The lawsuit between Apple and OpenAI represents a significant escalation in competitive tensions within AI and hardware development. Apple's allegation of "coordinated pattern of misconduct at an institutional level" suggests the company views the hiring of former employees and their alleged transfer of confidential information not as isolated incidents but as a systematic practice. The specificity of the allegations—from Tan's emails of supplier lists to Liu's network access using a colleague's credentials—paints a detailed picture of how proprietary information may have moved from Apple to OpenAI.

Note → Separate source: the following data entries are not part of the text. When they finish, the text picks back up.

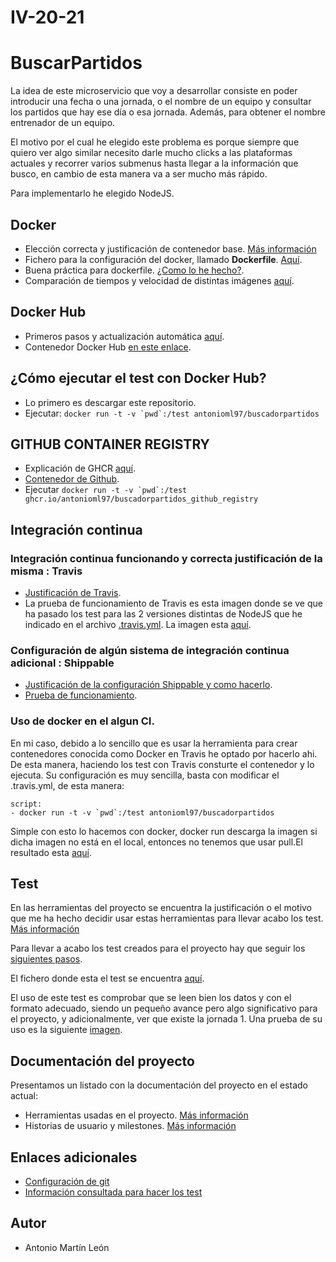 # IV-20-21
# BuscarPartidos

La idea de este microservicio que voy a desarrollar consiste en poder introducir una fecha o una jornada, o el nombre de un equipo y consultar los partidos que hay ese día o esa jornada. Además, para obtener el nombre entrenador de un equipo.

El motivo por el cual he elegido este problema es porque siempre que quiero ver algo similar necesito darle mucho clicks a las plataformas actuales y recorrer varios submenus hasta llegar a la información que busco, en cambio de esta manera va a ser mucho más rápido.

Para implementarlo he elegido NodeJS.



## Docker
- Elección correcta y justificación de contenedor base. [Más información](https://github.com/antonioml97/BuscadorPartidos/blob/master/docs/DockerJustificacion.md)
- Fichero para la configuración del docker, llamado **Dockerfile**. [Aquí](https://github.com/antonioml97/BuscadorPartidos/blob/master/Dockerfile).
- Buena práctica para dockerfile. [¿Como lo he hecho?](https://github.com/antonioml97/BuscadorPartidos/blob/master/docs/BuenasPracticasContenedor.md).
- Comparación de tiempos y velocidad de distintas imágenes [aquí](https://github.com/antonioml97/BuscadorPartidos/blob/master/docs/ComparacionImagenes.md).

## Docker Hub
- Primeros pasos y actualización automática [aquí](https://github.com/antonioml97/BuscadorPartidos/blob/master/docs/DockerHub.md).
- Contenedor Docker Hub [en este enlace](https://hub.docker.com/r/antonioml97/buscadorpartidos).

## ¿Cómo ejecutar el test con Docker Hub?
- Lo primero es descargar este repositorio.
- Ejecutar: ```docker run -t -v `pwd`:/test antonioml97/buscadorpartidos ```

## GITHUB CONTAINER REGISTRY
- Explicación de GHCR [aquí](https://github.com/antonioml97/BuscadorPartidos/blob/master/docs/Github-Container-Registry.md).
- [Contenedor de Github](https://github.com/users/antonioml97/packages/container/package/buscadorpartidos).
- Ejecutar 
```docker run -t -v `pwd`:/test ghcr.io/antonioml97/buscadorpartidos_github_registry ```

## Integración continua 
### Integración continua funcionando y correcta justificación de la misma : Travis
- [Justificación de Travis](https://github.com/antonioml97/BuscadorPartidos/blob/master/docs/JustifacionTravis.md).
- La prueba de funcionamiento de Travis es esta imagen donde se ve que ha pasado los test para las 2 versiones distintas de NodeJS que he indicado en el archivo [.travis.yml](https://github.com/antonioml97/BuscadorPartidos/blob/master/.travis.yml). La imagen esta [aquí](https://github.com/antonioml97/BuscadorPartidos/blob/master/docs/img/PruebaTravis.png).
### Configuración de algún sistema de integración continua adicional : Shippable
- [Justificación de la configuración Shippable y como hacerlo](https://github.com/antonioml97/BuscadorPartidos/blob/master/docs/ConfigurarShippable.md).
- [Prueba de funcionamiento](https://github.com/antonioml97/BuscadorPartidos/blob/master/docs/img/shipabble_ok.png).
### Uso de docker en el algun CI.
En mi caso, debido a lo sencillo que es usar la herramienta para crear contenedores conocida como Docker en Travis he optado por hacerlo ahi. De esta manera, haciendo los test con Travis consturte el contenedor y lo ejecuta. Su configuración es muy sencilla, basta con modificar el .travis.yml, de esta manera:
```
script:
- docker run -t -v `pwd`:/test antonioml97/buscadorpartidos
```
Simple con esto lo hacemos con docker, docker run descarga la imagen si dicha imagen no está en el local, entonces no tenemos que usar pull.El resultado esta [aquí](https://github.com/antonioml97/BuscadorPartidos/blob/master/docs/img/Travis-Docker.png).

## Test
En las herramientas del proyecto se encuentra la justificación o el motivo que me ha hecho decidir usar estas herramientas para llevar acabo los test. [Más información](https://github.com/antonioml97/IV-20-21/blob/master/docs/Herramientas.md)

Para llevar a acabo los test creados para el proyecto hay que seguir los [siguientes pasos](https://github.com/antonioml97/IV-20-21/blob/master/docs/PasosTest.md).

El fichero donde esta el test se encuentra [aquí](https://github.com/antonioml97/IV-20-21/blob/master/test/testChai.js).

El uso de este test es comprobar que se leen bien los datos y con el formato adecuado, siendo un pequeño avance pero algo significativo para el proyecto, y adicionalmente, ver que existe la jornada 1. Una prueba de su uso es la siguiente [imagen](https://github.com/antonioml97/BuscadorPartidos/blob/master/docs/img/testFinal.png).
## Documentación del proyecto
Presentamos un listado con la documentación del proyecto en el estado actual:
- Herramientas usadas en el proyecto. [Más información](https://github.com/antonioml97/BuscadorPartidos/blob/master/docs/Herramientas.md)
- Historias de usuario y milestones. [Más información](https://github.com/antonioml97/BuscadorPartidos/blob/master/docs/HistoriasDeUsuario.md)

## Enlaces adicionales
- [Configuración de git](https://github.com/antonioml97/BuscadorPartidos/blob/master/docs/configGit.md)
- [Información consultada para hacer los test](https://www.paradigmadigital.com/dev/testeando-javascript-mocha-chai/)

## Autor
- Antonio Martín León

The case also occurs against the backdrop of public disputes between Musk and Altman over OpenAI's evolution. Musk, who co-founded the organization expecting it to remain a nonprofit, has already lost a separate lawsuit against Altman, Brockman, and Microsoft over the company's shift to a for-profit structure. His weekend attack on Altman, accusing him of "scamming," reflects lingering grievances about OpenAI's commercial direction. Altman's retort about SpaceX's space-based data centers suggests tensions between the two figures extend beyond OpenAI's governance to competitive technology bets.
For businesses in AI and hardware sectors, the Apple-OpenAI dispute raises practical questions about the enforceability of trade secret protections when talent moves between companies. With Apple citing the employment of more than 400 former staff at OpenAI, the lawsuit may become a test case for whether large-scale hiring of competitors' employees—even absent explicit non-compete agreements in some jurisdictions—can expose a company to liability for misappropriation of confidential information.